Court Opinion

ID: 9478210
Source: CourtListenerOpinion
Date Created: 2023-08-05 06:43:12.403673+00
Date Added: 2024-06-11T17:46:18.188103
License: Public Domain

FAIRCHILD, Senior Circuit Judge,
concurring in part, dissenting in part.
I concur in reversal of the judgment appealed from, but do not agree that the cost shifting mechanism of Rule 68 is inappropriate in this case.
Rule 68 appears to contemplate an offer of judgment for a specified sum, with costs accrued to that point to be added by the court in the event of acceptance. A defending party may, however, recite that costs are included in the sum he specifies and, where he does so, his offer is valid under Rule 68 for exactly the specified sum. Marek v. Chesny, 473 U.S. 1, 6, 105 S.Ct. 3012, 3015, 87 L.Ed.2d 1 (1985). Although the wording of the Rule makes it necessary to recite that costs are included if the offeror desires to avoid an addition of costs in the event of acceptance, nothing in the Rule has a similar impact on the matter of an attorney’s fee.1
It seems to me, therefore, that an offer of judgment for a specified sum, including costs, necessarily means that if the offer be accepted, the resulting judgment will be for the specified sum, without addition of an attorney’s fee whether or not the attorney’s fee is a part of costs.
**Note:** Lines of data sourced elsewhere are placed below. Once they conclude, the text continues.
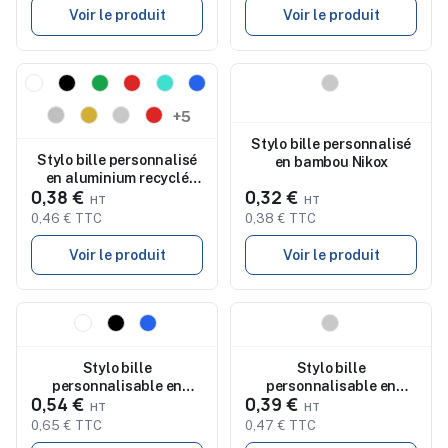
Voir le produit
Voir le produit
Nouveau
Nouveau
+5
Stylo bille personnalisé
Stylo bille personnalisé
en bambou Nikox
en aluminium recyclé
0,38 €
0,32 €
DANA
0,46 € TTC
0,38 € TTC
Voir le produit
Voir le produit
Nouveau
Nouveau
Stylo bille
Stylo bille
personnalisable en
personnalisable en
0,54 €
0,39 €
métal Yvette
bambou BERN BAMBOO
0,65 € TTC
0,47 € TTC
In my view, AMOCO’s November 18 offer was plainly an offer of judgment for $525,000, and did not offer a judgment for that amount plus an attorney’s fee to be fixed by the court. Thus I do not agree that resort to extrinsic evidence is required “to determine whether AMOCO intended the offered sum of $525,000 to subsume attorney fees.” Ante, p. 400.
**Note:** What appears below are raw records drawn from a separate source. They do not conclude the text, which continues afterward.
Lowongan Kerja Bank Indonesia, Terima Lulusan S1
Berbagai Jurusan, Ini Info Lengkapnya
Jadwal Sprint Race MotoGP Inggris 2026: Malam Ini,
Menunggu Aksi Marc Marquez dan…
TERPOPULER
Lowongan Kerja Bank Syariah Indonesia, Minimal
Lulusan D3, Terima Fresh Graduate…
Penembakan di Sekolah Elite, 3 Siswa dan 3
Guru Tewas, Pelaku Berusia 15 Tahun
I do agree that although Radecki filed a formal acceptance of the offer, the circumstances, including particularly his simultaneous filing of an application for attorney’s fees, gave his “acceptance” the legal effect of a rejection for the purpose of Rule 68.
With all respect I see no reason why his failure to accept the offer as made should not have the cost shifting consequences provided in the Rule, and I do not join in *404the direction that the cost shifting mechanism shall not operate in future proceedings in this case.
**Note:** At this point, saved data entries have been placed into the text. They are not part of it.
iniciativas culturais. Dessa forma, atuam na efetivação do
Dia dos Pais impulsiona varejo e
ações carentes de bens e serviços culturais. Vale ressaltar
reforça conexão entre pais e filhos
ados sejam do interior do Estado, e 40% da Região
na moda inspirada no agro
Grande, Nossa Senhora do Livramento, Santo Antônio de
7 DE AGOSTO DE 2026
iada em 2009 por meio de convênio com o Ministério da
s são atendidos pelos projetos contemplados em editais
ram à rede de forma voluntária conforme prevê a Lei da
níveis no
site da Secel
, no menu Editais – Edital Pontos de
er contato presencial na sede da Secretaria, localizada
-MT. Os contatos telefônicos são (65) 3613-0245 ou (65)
In my view, the offer was plain under Rule 68 and plaintiffs’ professed understanding that the offer was for $525,000 plus an attorney’s fee is not a sufficient reason for exempting plaintiffs from the operation of the Rule if it turns out that the judgment plaintiffs obtained is not more favorable than the offer.

. The offer in Marek happened to specify that the amount included attorney’s fees. I find nothing to indicate that the explicit reference to fees was considered significant.